[[ TASK INPUT open ]]

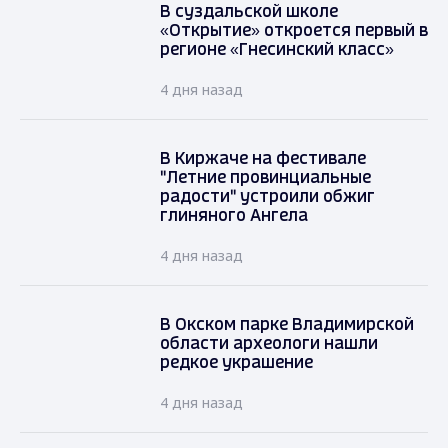
В суздальской школе
«Открытие» откроется первый в
регионе «Гнесинский класс»
4 дня назад
В Киржаче на фестивале
"Летние провинциальные
радости" устроили обжиг
глиняного Ангела
4 дня назад
В Окском парке Владимирской
области археологи нашли
редкое украшение
4 дня назад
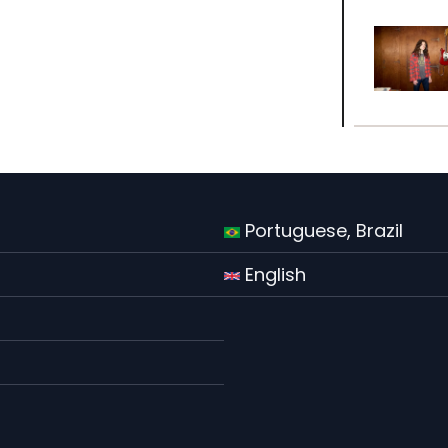
Portuguese, Brazil
English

[[ TASK INPUT closed ]]

> TO-DO ITEM:
Rewrite the stretch of lines from the start through the line containing "редкое украшение", swapping "4 дня назад" for "3 дня назад" and keeping everything else the same. Leave the pictures out of your answer.

> TASK RESPONSE:
В суздальской школе
«Открытие» откроется первый в
регионе «Гнесинский класс»
3 дня назад
В Киржаче на фестивале
"Летние провинциальные
радости" устроили обжиг
глиняного Ангела
3 дня назад
В Окском парке Владимирской
области археологи нашли
редкое украшение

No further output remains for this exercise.